São muitos os motivos que podem levar uma empresa à falência ou ao simples encerramento, mas boa parte deles está relacionado à própria gestão do negócio. Erros na condução das empresas podem gerar danos enormes, impedindo, muitas vezes, que a companhia consiga ao menos se recuperar ainda que mude suas estratégias.
Em termos de gestão, durante muito tempo foi reforçada a máxima de que as empresas só poderiam optar por dois tipos de condução: a familiar e a empresarial. Assim, esses dois tipos de gestão sempre foram tratados de forma antagônica, como se um fosse completamente distinto do outro e sua coexistência ou integração fossem impossíveis.
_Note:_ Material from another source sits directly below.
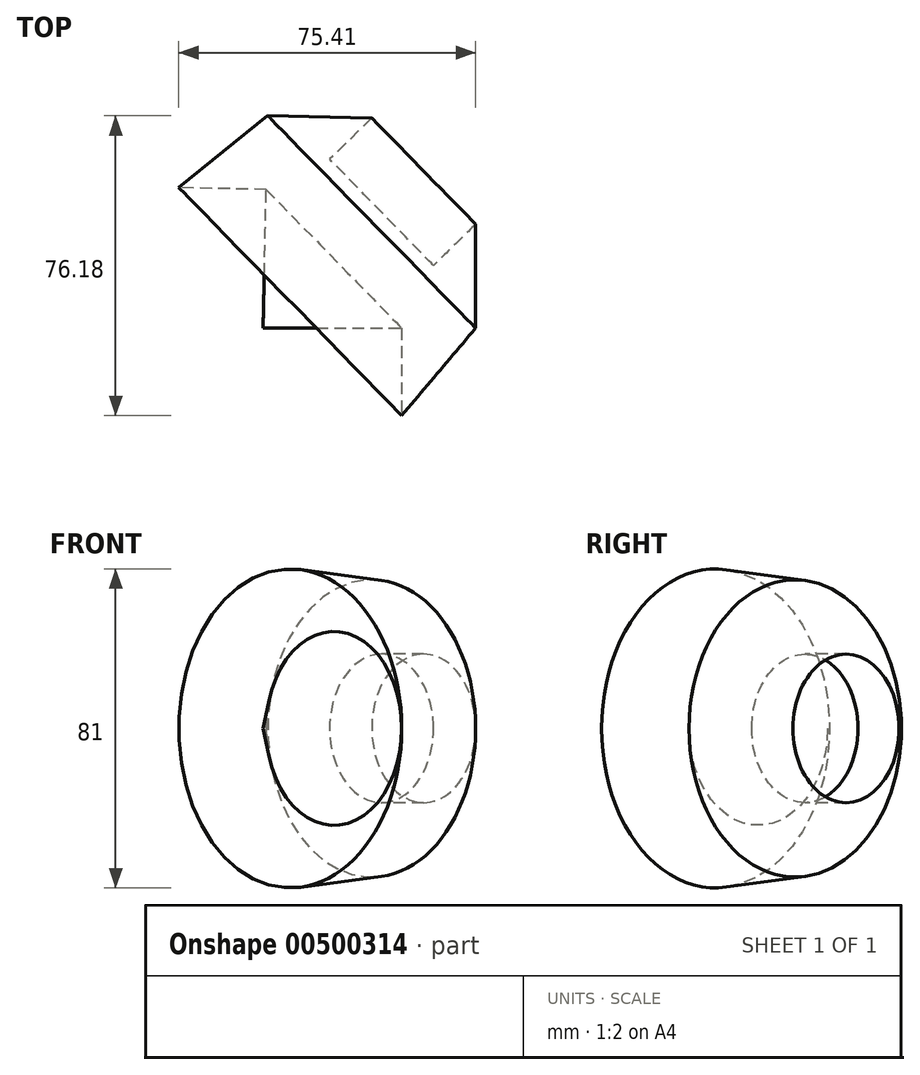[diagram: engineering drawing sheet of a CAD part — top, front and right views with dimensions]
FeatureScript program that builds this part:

Além disso, a própria gestão familiar passou a ser vista como sinônimo de fracasso. O prenúncio do insucesso, já que não obedecia às mais modernas diretrizes profissionais de gestão de empresas.
Ocorre que o tempo trouxe uma série de exemplos de empresas que seguiram uma gestão profissional e fracassaram (por diversos motivos), e também de marcas que seguiram rigorosamente uma estrutura familiar e conseguiram prosperar. O que se verifica, essencialmente, é que não basta apontar para o modelo de gestão para determinar as taxas de sucesso de um negócio. Afinal, erros e irresponsabilidades podem ocorrer tanto na condução profissional quanto na familiar.
Gestão familiar sem estigma
De acordo com a AMCHAM (Câmara Americana de Comércio), sempre existiu e ainda existe um estigma sobre empresas familiares e sua efetividade de mercado, sob o argumento de que decisões e planejamentos nesse modelo poderiam receber interferências de emoções que vão além da objetividade de uma gestão corporativa. No entanto, cerca de 90% das empresas brasileiras são de perfil familiar. E elas são responsáveis por 65% do Produto Interno Bruto (PIB) e por gerar 75% dos empregos formais no País.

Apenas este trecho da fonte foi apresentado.